Education and Early Career
Berners-Lee studied physics at Queen’s College, Oxford University, graduating in 1976. While at Oxford, he built his own computer using a soldering iron, an old television, and a processor he bought from spare parts. After college, he worked at several technology companies, learning more about computer networking and software. In 1980, he took a short job at CERN, a famous physics research laboratory in Geneva, Switzerland, where scientists from around the world needed to share their research. It was at CERN that he first had the idea of linking information together using something called hypertext.

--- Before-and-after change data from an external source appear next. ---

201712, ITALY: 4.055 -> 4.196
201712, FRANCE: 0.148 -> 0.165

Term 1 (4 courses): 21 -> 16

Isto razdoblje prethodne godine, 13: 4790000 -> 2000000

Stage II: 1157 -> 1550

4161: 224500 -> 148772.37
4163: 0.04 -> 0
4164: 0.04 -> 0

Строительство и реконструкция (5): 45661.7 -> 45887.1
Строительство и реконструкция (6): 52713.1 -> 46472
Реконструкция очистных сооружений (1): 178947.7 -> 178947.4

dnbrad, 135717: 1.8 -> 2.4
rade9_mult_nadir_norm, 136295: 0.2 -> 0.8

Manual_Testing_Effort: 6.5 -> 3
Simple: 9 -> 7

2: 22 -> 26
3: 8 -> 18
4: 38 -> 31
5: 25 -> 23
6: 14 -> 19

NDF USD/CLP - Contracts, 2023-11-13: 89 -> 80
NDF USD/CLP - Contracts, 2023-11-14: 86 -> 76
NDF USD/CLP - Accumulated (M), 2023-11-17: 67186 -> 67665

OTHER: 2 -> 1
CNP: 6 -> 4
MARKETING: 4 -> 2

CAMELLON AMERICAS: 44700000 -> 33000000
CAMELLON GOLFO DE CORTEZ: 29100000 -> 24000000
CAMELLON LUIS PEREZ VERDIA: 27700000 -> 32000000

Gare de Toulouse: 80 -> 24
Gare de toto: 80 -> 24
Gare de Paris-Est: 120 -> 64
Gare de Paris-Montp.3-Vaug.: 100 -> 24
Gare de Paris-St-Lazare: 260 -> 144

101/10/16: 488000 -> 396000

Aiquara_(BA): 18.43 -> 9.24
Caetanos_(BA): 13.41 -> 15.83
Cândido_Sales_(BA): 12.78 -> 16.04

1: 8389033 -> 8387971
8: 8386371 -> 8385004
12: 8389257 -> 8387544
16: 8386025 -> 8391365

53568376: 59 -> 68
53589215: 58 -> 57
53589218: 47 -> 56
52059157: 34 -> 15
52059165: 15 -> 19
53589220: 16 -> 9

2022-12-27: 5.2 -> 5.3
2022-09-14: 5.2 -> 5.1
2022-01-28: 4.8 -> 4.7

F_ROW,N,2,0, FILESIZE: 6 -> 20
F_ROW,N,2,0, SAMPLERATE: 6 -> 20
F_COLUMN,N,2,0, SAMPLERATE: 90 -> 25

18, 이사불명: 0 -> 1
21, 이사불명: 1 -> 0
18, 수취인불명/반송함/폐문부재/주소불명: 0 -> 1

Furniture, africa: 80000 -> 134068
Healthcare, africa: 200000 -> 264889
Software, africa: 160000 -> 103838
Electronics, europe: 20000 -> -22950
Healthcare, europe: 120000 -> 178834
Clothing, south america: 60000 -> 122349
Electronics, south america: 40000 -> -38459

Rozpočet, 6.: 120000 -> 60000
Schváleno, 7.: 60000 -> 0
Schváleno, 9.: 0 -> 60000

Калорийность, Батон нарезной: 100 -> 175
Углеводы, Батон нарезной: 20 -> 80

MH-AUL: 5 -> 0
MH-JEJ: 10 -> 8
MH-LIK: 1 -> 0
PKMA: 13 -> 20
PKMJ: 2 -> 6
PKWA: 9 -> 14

Inventing the World Wide Web
In 1989, Berners-Lee wrote a proposal at CERN describing a new way for scientists to share information across computer networks. He created three key technologies that made the World Wide Web possible: HTML, the language used to create web pages; URLs, the addresses that locate pages on the Web; and HTTP, the set of rules computers use to send web pages to each other. By the end of 1990, he had built the first web browser, the first web server, and the first website. It is important to understand that the internet and the World Wide Web are not the same thing: the internet is the network of connected computers, while the Web is a system that runs on top of the internet to share information through linked pages.
Making the Web Free
One of the most important decisions Berners-Lee ever made was to give his invention away for free. He could have patented the World Wide Web and charged companies to use it, which might have made him one of the richest people in the world. Instead, he convinced CERN to release the Web technology so that anyone could use it without paying. This decision allowed the Web to grow incredibly fast, connecting billions of people by making information available to everyone. By 2022, there were more than five billion internet users around the world, all using the system he created and gave away.
Awards and Activism
Berners-Lee has received many honors for his world-changing invention. In 2004, Queen Elizabeth II knighted him, giving him the title Sir Tim Berners-Lee. He founded the World Wide Web Consortium, known as W3C, to set standards and guide the Web’s development. He has spent much of his career fighting to keep the internet open, affordable, and free from censorship, believing that access to information is a basic right. Berners-Lee continues to work on new projects to give people more control over their personal data and to make sure the Web remains a force for good in the world.